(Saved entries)

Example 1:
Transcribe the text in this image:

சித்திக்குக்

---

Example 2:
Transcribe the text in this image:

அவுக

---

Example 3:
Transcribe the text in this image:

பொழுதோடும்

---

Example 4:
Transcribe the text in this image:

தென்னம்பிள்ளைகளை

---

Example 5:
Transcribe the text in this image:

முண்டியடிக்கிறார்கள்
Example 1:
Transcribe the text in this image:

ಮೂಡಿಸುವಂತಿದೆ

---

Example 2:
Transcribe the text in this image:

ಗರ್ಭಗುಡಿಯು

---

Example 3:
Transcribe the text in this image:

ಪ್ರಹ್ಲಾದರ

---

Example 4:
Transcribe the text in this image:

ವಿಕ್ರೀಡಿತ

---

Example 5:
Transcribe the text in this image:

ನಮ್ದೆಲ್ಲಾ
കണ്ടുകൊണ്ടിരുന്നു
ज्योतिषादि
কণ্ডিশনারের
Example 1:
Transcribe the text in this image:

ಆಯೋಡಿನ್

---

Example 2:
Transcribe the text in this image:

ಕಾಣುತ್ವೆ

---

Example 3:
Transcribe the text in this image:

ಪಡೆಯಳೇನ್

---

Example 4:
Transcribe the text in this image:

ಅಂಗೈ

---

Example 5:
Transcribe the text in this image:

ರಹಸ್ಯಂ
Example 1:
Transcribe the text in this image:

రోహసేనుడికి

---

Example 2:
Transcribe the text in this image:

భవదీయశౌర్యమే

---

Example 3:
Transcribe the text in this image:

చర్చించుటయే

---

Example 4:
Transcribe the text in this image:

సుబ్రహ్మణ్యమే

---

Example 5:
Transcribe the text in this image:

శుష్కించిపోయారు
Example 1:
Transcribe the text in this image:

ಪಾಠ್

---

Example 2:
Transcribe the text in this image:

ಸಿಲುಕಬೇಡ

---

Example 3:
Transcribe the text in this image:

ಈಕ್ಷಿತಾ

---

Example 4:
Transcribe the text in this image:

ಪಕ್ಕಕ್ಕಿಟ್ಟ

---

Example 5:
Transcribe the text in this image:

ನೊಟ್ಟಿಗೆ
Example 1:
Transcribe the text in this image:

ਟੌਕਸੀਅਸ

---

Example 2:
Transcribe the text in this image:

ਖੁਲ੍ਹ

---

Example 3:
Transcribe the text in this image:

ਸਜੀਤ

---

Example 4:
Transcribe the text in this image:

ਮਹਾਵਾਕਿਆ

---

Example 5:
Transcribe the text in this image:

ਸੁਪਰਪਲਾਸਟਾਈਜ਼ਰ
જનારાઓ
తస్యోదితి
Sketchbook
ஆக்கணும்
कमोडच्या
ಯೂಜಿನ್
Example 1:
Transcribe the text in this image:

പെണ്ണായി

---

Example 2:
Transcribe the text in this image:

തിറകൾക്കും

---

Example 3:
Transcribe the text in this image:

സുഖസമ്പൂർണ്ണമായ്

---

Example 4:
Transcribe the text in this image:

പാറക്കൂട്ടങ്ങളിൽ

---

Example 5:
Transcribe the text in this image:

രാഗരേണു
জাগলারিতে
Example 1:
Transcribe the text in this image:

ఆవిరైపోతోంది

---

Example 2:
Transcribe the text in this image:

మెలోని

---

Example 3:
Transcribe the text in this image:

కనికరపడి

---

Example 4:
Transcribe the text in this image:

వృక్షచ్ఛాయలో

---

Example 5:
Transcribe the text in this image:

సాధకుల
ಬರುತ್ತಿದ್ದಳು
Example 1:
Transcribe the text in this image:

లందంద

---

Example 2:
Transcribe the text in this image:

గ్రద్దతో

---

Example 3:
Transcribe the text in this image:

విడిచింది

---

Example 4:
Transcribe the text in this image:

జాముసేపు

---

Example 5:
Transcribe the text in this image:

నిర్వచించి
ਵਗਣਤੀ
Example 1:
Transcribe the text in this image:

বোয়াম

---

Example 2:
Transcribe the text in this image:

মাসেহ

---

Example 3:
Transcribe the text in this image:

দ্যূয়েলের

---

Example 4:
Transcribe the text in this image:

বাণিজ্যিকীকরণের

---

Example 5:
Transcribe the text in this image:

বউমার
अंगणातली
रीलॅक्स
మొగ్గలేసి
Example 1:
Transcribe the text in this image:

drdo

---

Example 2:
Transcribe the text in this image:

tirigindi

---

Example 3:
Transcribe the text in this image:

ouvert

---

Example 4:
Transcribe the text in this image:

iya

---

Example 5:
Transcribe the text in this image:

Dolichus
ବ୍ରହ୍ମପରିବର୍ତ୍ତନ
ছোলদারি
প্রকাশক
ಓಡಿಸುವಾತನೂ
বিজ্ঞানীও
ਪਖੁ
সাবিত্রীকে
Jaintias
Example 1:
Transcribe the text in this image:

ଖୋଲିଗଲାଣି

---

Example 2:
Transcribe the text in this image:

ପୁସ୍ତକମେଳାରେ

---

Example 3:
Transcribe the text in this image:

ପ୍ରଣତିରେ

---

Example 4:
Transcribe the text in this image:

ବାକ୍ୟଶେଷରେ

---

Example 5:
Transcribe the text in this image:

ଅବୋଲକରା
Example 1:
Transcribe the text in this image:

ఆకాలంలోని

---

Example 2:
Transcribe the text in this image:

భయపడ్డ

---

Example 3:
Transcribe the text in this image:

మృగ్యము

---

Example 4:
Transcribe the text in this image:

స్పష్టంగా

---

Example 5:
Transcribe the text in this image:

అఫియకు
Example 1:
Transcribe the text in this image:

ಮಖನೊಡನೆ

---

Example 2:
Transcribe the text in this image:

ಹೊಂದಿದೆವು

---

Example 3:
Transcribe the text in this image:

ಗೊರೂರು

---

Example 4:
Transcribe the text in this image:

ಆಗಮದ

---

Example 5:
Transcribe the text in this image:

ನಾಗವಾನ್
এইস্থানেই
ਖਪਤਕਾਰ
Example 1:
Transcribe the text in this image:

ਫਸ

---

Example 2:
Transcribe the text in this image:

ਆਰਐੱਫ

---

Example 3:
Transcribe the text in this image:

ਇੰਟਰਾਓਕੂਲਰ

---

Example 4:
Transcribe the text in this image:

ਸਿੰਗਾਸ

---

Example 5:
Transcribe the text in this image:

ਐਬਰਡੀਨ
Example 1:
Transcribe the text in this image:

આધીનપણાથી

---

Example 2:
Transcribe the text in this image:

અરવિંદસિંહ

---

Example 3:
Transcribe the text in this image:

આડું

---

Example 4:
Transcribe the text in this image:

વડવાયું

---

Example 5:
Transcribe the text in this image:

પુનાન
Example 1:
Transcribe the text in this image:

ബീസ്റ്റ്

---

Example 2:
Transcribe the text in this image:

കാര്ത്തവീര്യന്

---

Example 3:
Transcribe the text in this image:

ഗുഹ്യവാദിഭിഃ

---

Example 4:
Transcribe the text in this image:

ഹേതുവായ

• TASK DESCRIPTION: Each entry above must be repeated exactly, with nothing dropped.

• OUTPUT OF THE TASK:
Example 1:
Transcribe the text in this image:

சித்திக்குக்

---

Example 2:
Transcribe the text in this image:

அவுக

---

Example 3:
Transcribe the text in this image:

பொழுதோடும்

---

Example 4:
Transcribe the text in this image:

தென்னம்பிள்ளைகளை

---

Example 5:
Transcribe the text in this image:

முண்டியடிக்கிறார்கள்
Example 1:
Transcribe the text in this image:

ಮೂಡಿಸುವಂತಿದೆ

---

Example 2:
Transcribe the text in this image:

ಗರ್ಭಗುಡಿಯು

---

Example 3:
Transcribe the text in this image:

ಪ್ರಹ್ಲಾದರ

---

Example 4:
Transcribe the text in this image:

ವಿಕ್ರೀಡಿತ

---

Example 5:
Transcribe the text in this image:

ನಮ್ದೆಲ್ಲಾ
കണ്ടുകൊണ്ടിരുന്നു
ज्योतिषादि
কণ্ডিশনারের
Example 1:
Transcribe the text in this image:

ಆಯೋಡಿನ್

---

Example 2:
Transcribe the text in this image:

ಕಾಣುತ್ವೆ

---

Example 3:
Transcribe the text in this image:

ಪಡೆಯಳೇನ್

---

Example 4:
Transcribe the text in this image:

ಅಂಗೈ

---

Example 5:
Transcribe the text in this image:

ರಹಸ್ಯಂ
Example 1:
Transcribe the text in this image:

రోహసేనుడికి

---

Example 2:
Transcribe the text in this image:

భవదీయశౌర్యమే

---

Example 3:
Transcribe the text in this image:

చర్చించుటయే

---

Example 4:
Transcribe the text in this image:

సుబ్రహ్మణ్యమే

---

Example 5:
Transcribe the text in this image:

శుష్కించిపోయారు
Example 1:
Transcribe the text in this image:

ಪಾಠ್

---

Example 2:
Transcribe the text in this image:

ಸಿಲುಕಬೇಡ

---

Example 3:
Transcribe the text in this image:

ಈಕ್ಷಿತಾ

---

Example 4:
Transcribe the text in this image:

ಪಕ್ಕಕ್ಕಿಟ್ಟ

---

Example 5:
Transcribe the text in this image:

ನೊಟ್ಟಿಗೆ
Example 1:
Transcribe the text in this image:

ਟੌਕਸੀਅਸ

---

Example 2:
Transcribe the text in this image:

ਖੁਲ੍ਹ

---

Example 3:
Transcribe the text in this image:

ਸਜੀਤ

---

Example 4:
Transcribe the text in this image:

ਮਹਾਵਾਕਿਆ

---

Example 5:
Transcribe the text in this image:

ਸੁਪਰਪਲਾਸਟਾਈਜ਼ਰ
જનારાઓ
తస్యోదితి
Sketchbook
ஆக்கணும்
कमोडच्या
ಯೂಜಿನ್
Example 1:
Transcribe the text in this image:

പെണ്ണായി

---

Example 2:
Transcribe the text in this image:

തിറകൾക്കും

---

Example 3:
Transcribe the text in this image:

സുഖസമ്പൂർണ്ണമായ്

---

Example 4:
Transcribe the text in this image:

പാറക്കൂട്ടങ്ങളിൽ

---

Example 5:
Transcribe the text in this image:

രാഗരേണു
জাগলারিতে
Example 1:
Transcribe the text in this image:

ఆవిరైపోతోంది

---

Example 2:
Transcribe the text in this image:

మెలోని

---

Example 3:
Transcribe the text in this image:

కనికరపడి

---

Example 4:
Transcribe the text in this image:

వృక్షచ్ఛాయలో

---

Example 5:
Transcribe the text in this image:

సాధకుల
ಬರುತ್ತಿದ್ದಳು
Example 1:
Transcribe the text in this image:

లందంద

---

Example 2:
Transcribe the text in this image:

గ్రద్దతో

---

Example 3:
Transcribe the text in this image:

విడిచింది

---

Example 4:
Transcribe the text in this image:

జాముసేపు

---

Example 5:
Transcribe the text in this image:

నిర్వచించి
ਵਗਣਤੀ
Example 1:
Transcribe the text in this image:

বোয়াম

---

Example 2:
Transcribe the text in this image:

মাসেহ

---

Example 3:
Transcribe the text in this image:

দ্যূয়েলের

---

Example 4:
Transcribe the text in this image:

বাণিজ্যিকীকরণের

---

Example 5:
Transcribe the text in this image:

বউমার
अंगणातली
रीलॅक्स
మొగ్గలేసి
Example 1:
Transcribe the text in this image:

drdo

---

Example 2:
Transcribe the text in this image:

tirigindi

---

Example 3:
Transcribe the text in this image:

ouvert

---

Example 4:
Transcribe the text in this image:

iya

---

Example 5:
Transcribe the text in this image:

Dolichus
ବ୍ରହ୍ମପରିବର୍ତ୍ତନ
ছোলদারি
প্রকাশক
ಓಡಿಸುವಾತನೂ
বিজ্ঞানীও
ਪਖੁ
সাবিত্রীকে
Jaintias
Example 1:
Transcribe the text in this image:

ଖୋଲିଗଲାଣି

---

Example 2:
Transcribe the text in this image:

ପୁସ୍ତକମେଳାରେ

---

Example 3:
Transcribe the text in this image:

ପ୍ରଣତିରେ

---

Example 4:
Transcribe the text in this image:

ବାକ୍ୟଶେଷରେ

---

Example 5:
Transcribe the text in this image:

ଅବୋଲକରା
Example 1:
Transcribe the text in this image:

ఆకాలంలోని

---

Example 2:
Transcribe the text in this image:

భయపడ్డ

---

Example 3:
Transcribe the text in this image:

మృగ్యము

---

Example 4:
Transcribe the text in this image:

స్పష్టంగా

---

Example 5:
Transcribe the text in this image:

అఫియకు
Example 1:
Transcribe the text in this image:

ಮಖನೊಡನೆ

---

Example 2:
Transcribe the text in this image:

ಹೊಂದಿದೆವು

---

Example 3:
Transcribe the text in this image:

ಗೊರೂರು

---

Example 4:
Transcribe the text in this image:

ಆಗಮದ

---

Example 5:
Transcribe the text in this image:

ನಾಗವಾನ್
এইস্থানেই
ਖਪਤਕਾਰ
Example 1:
Transcribe the text in this image:

ਫਸ

---

Example 2:
Transcribe the text in this image:

ਆਰਐੱਫ

---

Example 3:
Transcribe the text in this image:

ਇੰਟਰਾਓਕੂਲਰ

---

Example 4:
Transcribe the text in this image:

ਸਿੰਗਾਸ

---

Example 5:
Transcribe the text in this image:

ਐਬਰਡੀਨ
Example 1:
Transcribe the text in this image:

આધીનપણાથી

---

Example 2:
Transcribe the text in this image:

અરવિંદસિંહ

---

Example 3:
Transcribe the text in this image:

આડું

---

Example 4:
Transcribe the text in this image:

વડવાયું

---

Example 5:
Transcribe the text in this image:

પુનાન
Example 1:
Transcribe the text in this image:

ബീസ്റ്റ്

---

Example 2:
Transcribe the text in this image:

കാര്ത്തവീര്യന്

---

Example 3:
Transcribe the text in this image:

ഗുഹ്യവാദിഭിഃ

---

Example 4:
Transcribe the text in this image:

ഹേതുവായ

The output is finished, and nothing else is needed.